Despite all the sound and fury about the EU’s surcharge the truth is somewhat different – but no better for that – the UK’s net contribution is rising and will continue to do so. Thank goodness someone like Dan Hannan is working on an alternative that would give us a way out.
The announcement Britain should stump up a further 2.1bn Euros to finance the EU’s budget appears to punish Britain’s economic success while rewarding economically troubled France and Germany with handouts. That Greece and Cyprus have been asked to pay more too, by having to borrow to do so, just underscores the absurdity.
The reality is more mundane, however, for the additional bill is actually a correction to Britain understating its Gross National Income over more than a decade. The £1.7bn bill is a one-off adjustment, but simply reveals that we have been underpaying all of that time. The membership costs have actually been higher than anyone thought – some £200m a year extra over the last ten years. Compare this with Switzerland paying only £150 million a year – in total – for its access to the EU single market.
Add this to the fact that the UK’s net contribution to the EU has been climbing steadily and the trend is set to continue. The ONS Pink Book shows that back in 2002 Britain’s net payment was only £2.8bn but this had climbed to £11.3bn in 2013, rising £2.7bn alone last year. And that’s before the latest £1.7bn surcharge.
Rubbing salt in the wound Business for Britain has revealed a further 1,139 new regulations were passed by Brussels in the last year.
Thankfully, while everyone has been getting worked up by the apparently uncontrollable rising cost of the EU Dan Hannan MEP has been working with others on preparing an alternative – a free trade area across Europe modelled on NAFTA or ASEAN. At meetings across the continent, starting at Messina where the EU was born in 1955, Hannan has been beavering away on proposals for a new organisation that the UK and others could join – stretching from Iceland and the Faroes to Turkey and Armenia.
Speaking at a conference on the Future of Europe hosted by Global Britain, Hannan explained the new arrangement would have all the benefits of free trade with open markets, but none of the downside of heavy-handed political interference and those regulations that are a huge burden to British Business.
It would take us back to what the UK signed up to in 1975 – a free trade community – offering the advantage that countries could then go and make their own Free Trade Agreements with the US, the Commonwealth and China (like the Swiss have already). Neighbours of the new European free trade area – like Morocco and Israel – could apply to join with ease because there would be no heavy political dimension to cause lengthy negotiating delays.
Attractively, without an unaccountable bureaucracy and countless dysfunctional subsidies through transfers such as the Common Agricultural Policy, Common Fisheries Policy and regional funds, the overheads and consequent membership costs would be considerably lower.

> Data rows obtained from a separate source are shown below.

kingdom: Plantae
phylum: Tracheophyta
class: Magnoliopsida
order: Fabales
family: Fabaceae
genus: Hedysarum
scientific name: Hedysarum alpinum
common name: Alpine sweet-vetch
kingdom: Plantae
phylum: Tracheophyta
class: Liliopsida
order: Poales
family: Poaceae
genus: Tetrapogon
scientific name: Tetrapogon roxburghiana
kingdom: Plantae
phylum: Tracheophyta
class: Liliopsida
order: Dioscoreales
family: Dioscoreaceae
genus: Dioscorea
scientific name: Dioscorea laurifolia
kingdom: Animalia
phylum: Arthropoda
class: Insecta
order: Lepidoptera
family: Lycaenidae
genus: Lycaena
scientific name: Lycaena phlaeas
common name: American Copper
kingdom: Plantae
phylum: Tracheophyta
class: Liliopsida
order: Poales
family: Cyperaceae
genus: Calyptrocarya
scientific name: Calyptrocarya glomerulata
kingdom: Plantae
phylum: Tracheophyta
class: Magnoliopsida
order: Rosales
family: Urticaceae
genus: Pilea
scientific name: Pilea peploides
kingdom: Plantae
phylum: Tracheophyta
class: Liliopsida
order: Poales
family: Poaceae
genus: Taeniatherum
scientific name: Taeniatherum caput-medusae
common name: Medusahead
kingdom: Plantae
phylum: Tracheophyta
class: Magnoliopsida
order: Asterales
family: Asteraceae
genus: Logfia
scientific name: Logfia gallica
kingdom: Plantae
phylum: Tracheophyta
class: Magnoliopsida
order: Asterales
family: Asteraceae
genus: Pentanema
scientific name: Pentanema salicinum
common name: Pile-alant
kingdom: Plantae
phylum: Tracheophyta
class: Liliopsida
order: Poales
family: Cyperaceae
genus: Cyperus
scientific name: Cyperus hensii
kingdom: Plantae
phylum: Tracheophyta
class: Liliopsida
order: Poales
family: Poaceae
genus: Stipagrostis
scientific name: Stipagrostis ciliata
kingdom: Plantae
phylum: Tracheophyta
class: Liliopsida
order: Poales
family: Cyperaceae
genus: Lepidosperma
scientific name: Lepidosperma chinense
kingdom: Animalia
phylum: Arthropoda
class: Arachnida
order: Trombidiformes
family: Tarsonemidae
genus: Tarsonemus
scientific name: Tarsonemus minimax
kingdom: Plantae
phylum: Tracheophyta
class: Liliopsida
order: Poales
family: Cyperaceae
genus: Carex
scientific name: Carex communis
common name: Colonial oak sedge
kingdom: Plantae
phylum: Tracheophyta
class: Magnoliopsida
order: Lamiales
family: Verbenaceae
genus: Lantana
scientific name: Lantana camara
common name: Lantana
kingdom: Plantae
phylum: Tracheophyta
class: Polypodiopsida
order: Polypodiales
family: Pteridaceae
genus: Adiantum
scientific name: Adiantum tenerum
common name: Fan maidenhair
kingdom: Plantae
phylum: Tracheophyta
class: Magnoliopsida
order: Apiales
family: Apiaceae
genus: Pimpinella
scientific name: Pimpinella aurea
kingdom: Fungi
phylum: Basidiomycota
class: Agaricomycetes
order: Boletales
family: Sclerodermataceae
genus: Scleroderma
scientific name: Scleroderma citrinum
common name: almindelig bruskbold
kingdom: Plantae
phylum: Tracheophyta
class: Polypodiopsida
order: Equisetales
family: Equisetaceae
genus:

Supporters of the European Union talk as if removing the UK from its grasp would bring economic isolation when the reverse is more likely. While some three million British jobs may be connected to our trade with the European Union, there are also some five million EU jobs connected to its trade with the UK.
The UK is the EU’s biggest and best customer and the CEOs of EU businesses will be demanding it has to stay that way. The prospect of trade barriers is consequently zero. It’s not as if the US, Australia, India and China face huge obstacles in trading in the EU’s much overrated single market.
Switzerland, explained Hannan, is obliged to meet EU standards when it trades with its member states – but is free to apply its own laws for any other commerce.
The UK’s strength has always been its willingness to look beyond its immediate neighbours and trade with the rest of the world. Having a weaker vision that means all trade must be viewed through the prism of the European Union is hugely limiting and is holding us back. Hannan’s proposal, when it is finalised, could well provide the positive alternative an outward-looking Britain requires.